Written by Barry Lally (Originally Published in Aug/Sept 2014 issue of Ballinasloe Life Magazine)
Unquestionably the most important archaeological excavation ever carried out in this parish was that undertaken at the Mackney ringfort in 2006 prior to the construction of the N6 motorway.
Ringforts are the most common field monuments in Ireland, there being an estimated 45,000 examples extant. The term, however, is misleading, since they never had a military function. Many were simple animal enclosures, while others were defended farmsteads or the dwelling-places of the professional classes and the aristocracy. Mostly built between 500 A.D and 1100, in some instances they continued to be occupied up to the end of the middle ages and even beyond.
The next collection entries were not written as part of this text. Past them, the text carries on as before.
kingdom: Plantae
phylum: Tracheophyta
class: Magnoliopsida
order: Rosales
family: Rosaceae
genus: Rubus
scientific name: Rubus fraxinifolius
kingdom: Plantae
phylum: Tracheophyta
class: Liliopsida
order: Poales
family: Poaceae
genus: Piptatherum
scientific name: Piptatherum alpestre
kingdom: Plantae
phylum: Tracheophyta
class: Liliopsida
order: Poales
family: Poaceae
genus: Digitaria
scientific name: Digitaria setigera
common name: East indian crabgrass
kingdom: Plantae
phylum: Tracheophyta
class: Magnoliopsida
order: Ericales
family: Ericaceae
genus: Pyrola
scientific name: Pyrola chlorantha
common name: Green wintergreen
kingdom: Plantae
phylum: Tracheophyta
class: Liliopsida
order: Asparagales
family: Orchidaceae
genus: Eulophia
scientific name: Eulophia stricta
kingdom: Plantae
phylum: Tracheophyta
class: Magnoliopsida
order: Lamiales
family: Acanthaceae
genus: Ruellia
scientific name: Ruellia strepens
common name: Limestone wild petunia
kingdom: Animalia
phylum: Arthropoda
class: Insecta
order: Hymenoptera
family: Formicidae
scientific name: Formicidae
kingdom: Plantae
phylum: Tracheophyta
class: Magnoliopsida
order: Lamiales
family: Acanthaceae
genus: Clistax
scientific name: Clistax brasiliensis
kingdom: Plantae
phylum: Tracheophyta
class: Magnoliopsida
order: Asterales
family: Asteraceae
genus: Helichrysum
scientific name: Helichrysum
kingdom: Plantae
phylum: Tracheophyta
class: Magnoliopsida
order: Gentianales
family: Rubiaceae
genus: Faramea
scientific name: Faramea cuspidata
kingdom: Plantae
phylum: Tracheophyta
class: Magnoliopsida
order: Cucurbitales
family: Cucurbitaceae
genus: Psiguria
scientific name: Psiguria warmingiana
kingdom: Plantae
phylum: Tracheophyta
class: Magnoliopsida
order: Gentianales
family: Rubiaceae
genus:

A ringfort was constructed by digging a circular ditch and forming an internal bank from the excavated soil. On the bank a stockade was set to repel intruders. A section to serve as an entrance was left undug, usually on the south-east circumference and protected by a gate or gate-house. If the ringfort was intended for habitation, one or two large, timber-frame, round or rectangular huts would be built within the enclosure. The roofs were thatched and the walls were of wattle-and-daub (wicker-work plastered with a mixture of mud and cow-dung). Smoke from a central hearth escaped through a hole in the roof.
Ringforts offered a measure of protection at a time when lightning raids for cattle and slaves were commonplace and souterrains were part of their defensive armoury. These were built by digging a trench, lining the walls with a dry-stone revetment and roofing the structure with stone slabs. Basically places of refuges, they may also have been used to store food. Colloquially referred to as fairy forts, ringforts used to be regarded with a great deal of superstitious awe. Initially they were probably respected as the abodes of the ancestors, who in time became conflated with the “good people”. These beliefs have in part accounted for the fact that so many ringforts survived to the present day.
Unconsecrated burial grounds, known as “killeens” and by various other names, mostly used in the post-medieval period to inter still-born infants and unbaptised children, are often located in ringforts and in fact this is the case of more than half the “killeens” in Co. Galway. Popular superstition would certainly have guaranteed the bodies against disturbance at these sites.
Challenging the conventional perception of Ireland in the early middle ages as an island of saints and scholars, ringforts serve to remind us that slavery persisted for longer here than in any other European country. It only went into decline in the twelfth century after the Anglo-Norman invasion, an event the Church interpreted as an act of divine retribution on the Irish for continuing to enslave their fellow-humans.